(Dataset entries)
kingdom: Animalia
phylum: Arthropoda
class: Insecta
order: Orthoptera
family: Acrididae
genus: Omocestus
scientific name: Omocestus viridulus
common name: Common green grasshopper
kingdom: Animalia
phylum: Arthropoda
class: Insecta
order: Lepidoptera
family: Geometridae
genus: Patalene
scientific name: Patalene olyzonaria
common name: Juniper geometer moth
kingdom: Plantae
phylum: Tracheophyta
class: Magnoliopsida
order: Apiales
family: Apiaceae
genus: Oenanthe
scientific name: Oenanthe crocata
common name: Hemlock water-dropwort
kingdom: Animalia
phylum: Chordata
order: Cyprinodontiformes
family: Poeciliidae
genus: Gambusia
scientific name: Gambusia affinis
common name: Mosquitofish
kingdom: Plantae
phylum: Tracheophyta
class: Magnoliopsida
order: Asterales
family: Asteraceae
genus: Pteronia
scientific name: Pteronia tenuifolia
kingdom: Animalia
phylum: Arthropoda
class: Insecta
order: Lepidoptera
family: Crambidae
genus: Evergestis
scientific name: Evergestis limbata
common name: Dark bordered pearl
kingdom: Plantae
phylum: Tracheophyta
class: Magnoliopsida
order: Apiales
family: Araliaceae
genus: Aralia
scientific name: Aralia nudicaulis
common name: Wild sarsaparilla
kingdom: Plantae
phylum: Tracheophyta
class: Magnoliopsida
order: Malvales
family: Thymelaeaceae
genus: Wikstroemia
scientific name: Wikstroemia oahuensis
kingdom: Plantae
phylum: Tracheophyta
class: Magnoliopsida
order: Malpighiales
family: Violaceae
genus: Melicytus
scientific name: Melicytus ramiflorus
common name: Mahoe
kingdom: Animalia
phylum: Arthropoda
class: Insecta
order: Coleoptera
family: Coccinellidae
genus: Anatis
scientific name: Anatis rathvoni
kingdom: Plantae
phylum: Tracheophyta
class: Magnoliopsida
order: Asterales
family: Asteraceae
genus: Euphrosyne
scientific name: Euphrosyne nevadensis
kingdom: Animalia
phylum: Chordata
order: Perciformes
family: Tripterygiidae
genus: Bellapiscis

» WRITTEN REQUEST
Pull out every line of the data above that contains the string "genus", matching case exactly.

» RESPONSE TO THE TASK
genus: Omocestus
genus: Patalene
genus: Oenanthe
genus: Gambusia
genus: Pteronia
genus: Evergestis
genus: Aralia
genus: Wikstroemia
genus: Melicytus
genus: Anatis
genus: Euphrosyne
genus: Bellapiscis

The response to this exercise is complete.